RECORDS SUPPLIED:
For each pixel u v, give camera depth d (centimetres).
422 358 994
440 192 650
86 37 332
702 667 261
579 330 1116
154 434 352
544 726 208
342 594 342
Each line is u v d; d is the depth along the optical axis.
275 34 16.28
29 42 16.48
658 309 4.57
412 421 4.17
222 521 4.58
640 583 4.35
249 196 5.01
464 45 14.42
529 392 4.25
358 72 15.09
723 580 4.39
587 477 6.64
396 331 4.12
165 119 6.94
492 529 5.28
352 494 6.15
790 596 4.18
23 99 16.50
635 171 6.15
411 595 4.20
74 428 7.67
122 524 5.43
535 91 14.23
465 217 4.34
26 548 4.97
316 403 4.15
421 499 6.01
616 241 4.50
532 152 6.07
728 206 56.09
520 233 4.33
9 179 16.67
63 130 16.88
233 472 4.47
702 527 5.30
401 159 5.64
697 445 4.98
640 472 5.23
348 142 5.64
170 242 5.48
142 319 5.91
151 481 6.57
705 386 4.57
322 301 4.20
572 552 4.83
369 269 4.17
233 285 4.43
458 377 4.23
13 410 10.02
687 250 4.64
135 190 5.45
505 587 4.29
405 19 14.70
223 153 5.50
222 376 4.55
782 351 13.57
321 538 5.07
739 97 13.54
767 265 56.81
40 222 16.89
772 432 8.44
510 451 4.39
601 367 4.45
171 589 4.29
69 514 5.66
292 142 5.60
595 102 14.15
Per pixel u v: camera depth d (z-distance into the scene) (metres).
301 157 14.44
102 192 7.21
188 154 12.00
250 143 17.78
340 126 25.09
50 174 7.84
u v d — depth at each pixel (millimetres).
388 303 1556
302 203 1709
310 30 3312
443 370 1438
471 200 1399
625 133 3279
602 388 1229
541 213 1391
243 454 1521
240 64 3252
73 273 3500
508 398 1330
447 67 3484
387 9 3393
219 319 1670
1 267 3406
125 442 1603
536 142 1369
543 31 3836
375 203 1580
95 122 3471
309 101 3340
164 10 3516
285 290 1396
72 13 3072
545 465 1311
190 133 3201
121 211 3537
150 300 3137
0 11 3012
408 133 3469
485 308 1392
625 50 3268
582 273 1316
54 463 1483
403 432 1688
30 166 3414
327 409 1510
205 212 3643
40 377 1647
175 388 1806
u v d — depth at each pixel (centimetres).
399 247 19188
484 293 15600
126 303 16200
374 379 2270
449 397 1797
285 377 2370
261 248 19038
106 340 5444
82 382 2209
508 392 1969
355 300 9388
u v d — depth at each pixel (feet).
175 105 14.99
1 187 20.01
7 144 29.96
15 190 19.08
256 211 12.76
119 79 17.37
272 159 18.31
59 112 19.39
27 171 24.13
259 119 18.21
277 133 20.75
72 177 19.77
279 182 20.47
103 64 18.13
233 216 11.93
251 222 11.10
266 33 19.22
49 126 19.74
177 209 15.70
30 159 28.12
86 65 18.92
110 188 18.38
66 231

TASK BRIEF:
All entries given above should be transcribed exactly, with none omitted.

FINAL ANSWER:
For each pixel u v, give camera depth d (centimetres).
422 358 994
440 192 650
86 37 332
702 667 261
579 330 1116
154 434 352
544 726 208
342 594 342
Each line is u v d; d is the depth along the optical axis.
275 34 16.28
29 42 16.48
658 309 4.57
412 421 4.17
222 521 4.58
640 583 4.35
249 196 5.01
464 45 14.42
529 392 4.25
358 72 15.09
723 580 4.39
587 477 6.64
396 331 4.12
165 119 6.94
492 529 5.28
352 494 6.15
790 596 4.18
23 99 16.50
635 171 6.15
411 595 4.20
74 428 7.67
122 524 5.43
535 91 14.23
465 217 4.34
26 548 4.97
316 403 4.15
421 499 6.01
616 241 4.50
532 152 6.07
728 206 56.09
520 233 4.33
9 179 16.67
63 130 16.88
233 472 4.47
702 527 5.30
401 159 5.64
697 445 4.98
640 472 5.23
348 142 5.64
170 242 5.48
142 319 5.91
151 481 6.57
705 386 4.57
322 301 4.20
572 552 4.83
369 269 4.17
233 285 4.43
458 377 4.23
13 410 10.02
687 250 4.64
135 190 5.45
505 587 4.29
405 19 14.70
223 153 5.50
222 376 4.55
782 351 13.57
321 538 5.07
739 97 13.54
767 265 56.81
40 222 16.89
772 432 8.44
510 451 4.39
601 367 4.45
171 589 4.29
69 514 5.66
292 142 5.60
595 102 14.15
Per pixel u v: camera depth d (z-distance into the scene) (metres).
301 157 14.44
102 192 7.21
188 154 12.00
250 143 17.78
340 126 25.09
50 174 7.84
u v d — depth at each pixel (millimetres).
388 303 1556
302 203 1709
310 30 3312
443 370 1438
471 200 1399
625 133 3279
602 388 1229
541 213 1391
243 454 1521
240 64 3252
73 273 3500
508 398 1330
447 67 3484
387 9 3393
219 319 1670
1 267 3406
125 442 1603
536 142 1369
543 31 3836
375 203 1580
95 122 3471
309 101 3340
164 10 3516
285 290 1396
72 13 3072
545 465 1311
190 133 3201
121 211 3537
150 300 3137
0 11 3012
408 133 3469
485 308 1392
625 50 3268
582 273 1316
54 463 1483
403 432 1688
30 166 3414
327 409 1510
205 212 3643
40 377 1647
175 388 1806
u v d — depth at each pixel (centimetres).
399 247 19188
484 293 15600
126 303 16200
374 379 2270
449 397 1797
285 377 2370
261 248 19038
106 340 5444
82 382 2209
508 392 1969
355 300 9388
u v d — depth at each pixel (feet).
175 105 14.99
1 187 20.01
7 144 29.96
15 190 19.08
256 211 12.76
119 79 17.37
272 159 18.31
59 112 19.39
27 171 24.13
259 119 18.21
277 133 20.75
72 177 19.77
279 182 20.47
103 64 18.13
233 216 11.93
251 222 11.10
266 33 19.22
49 126 19.74
177 209 15.70
30 159 28.12
86 65 18.92
110 188 18.38
66 231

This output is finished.